Nothing could be more indicative of the difference in experience between the rookies at ESPN and the veterans of NASCAR than Tuesday's NASCAR Now. David Reutimann's Fontana accident was replayed ten times in the first segment of the show with host Ed Kuselias absolutely beside himself that ESPN had some wonderful "NASCAR violence."
Then, of course, ESPN made the mistake of having Reutimann on the show, along with his cousin/spotter. Their calm demeanor and veteran perspective on this incident completely rained on the "excitement parade" that ESPN and NASCAR Now had carefully arranged. The hysteria of Kuselias was changed to the reality of racing by guest Boris Said, who explained NASCAR's safety items to the audience, and also possibly to Kuselias.
ESPN really needed their best weapon Stacy Compton on the set, and possibly in the pre-show production meeting. One has the feeling that Compton would have helped the Connecticut staff put a "racing incident" in perspective. Perhaps, he would have pointed out that replaying this one crash ten times in the first segment of the show was a little bit "amateurish."
Earnhardt Jr. pit crew member DJ Copp was tapped to cement the Anheuser-Busch relationship with ESPN with some on-camera time. He also basically disagreed with almost every over-hyped line that Kuselias gave him, as the host tried to declare that Matt Kenseth won because of "big trouble" in the pits for other crews. Copp quietly poured water on Kuselias, and pointed out the small issues with the Johnson crew and then gave a very rational preview of the changes for Vegas in the fuel cell because of tire wear. Nice job by Mr. Copp.
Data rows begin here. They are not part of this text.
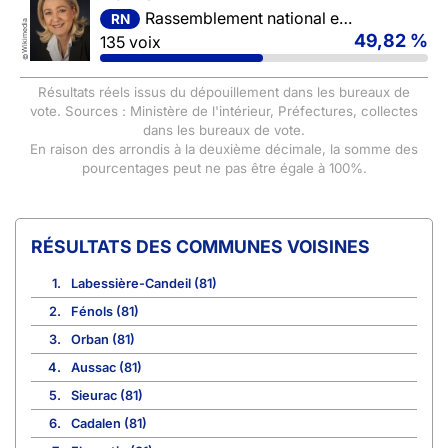
Rassemblement national et ses alliés
RN
Wikimedia
49,82 %
135 voix
©
Résultats réels issus du dépouillement dans les bureaux de
vote. Sources : Ministère de l'intérieur, Préfectures, collectes
dans les bureaux de vote.
En raison des arrondis à la deuxième décimale, la somme des
pourcentages peut ne pas être égale à 100%.
COMMUNES VOISINES
1.
Labessière-Candeil (81)
2.
Fénols (81)
3.
Orban (81)
4.
Aussac (81)
5.
Sieurac (81)
6.
Cadalen (81)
NASCAR Now is beginning to feel the effects of being in the Bristol, CT "outpost" in the dead of winter, even as the NASCAR family begins its season many miles away. The show continues to be more of a SportsCenter/Gameday mix than the re-birth of RPM2Nite. There is so much information and news that can be found on racing, team, and media websites that never makes this show, it still forces racing fans to return to the web for more information. Unfortunately, the ESPN.com website is woefully inadequate in its efforts to support the millions of dollars the network paid for the Busch Series rights. Even Jayski.com has become an ESPN clone, devoid of the normal gossip and inside info that brought Jay to the forefront. So far, ESPN has proven to be a stick-and-ball company struggling to deal with the reality of NASCAR within the Bristol, CT headquarters.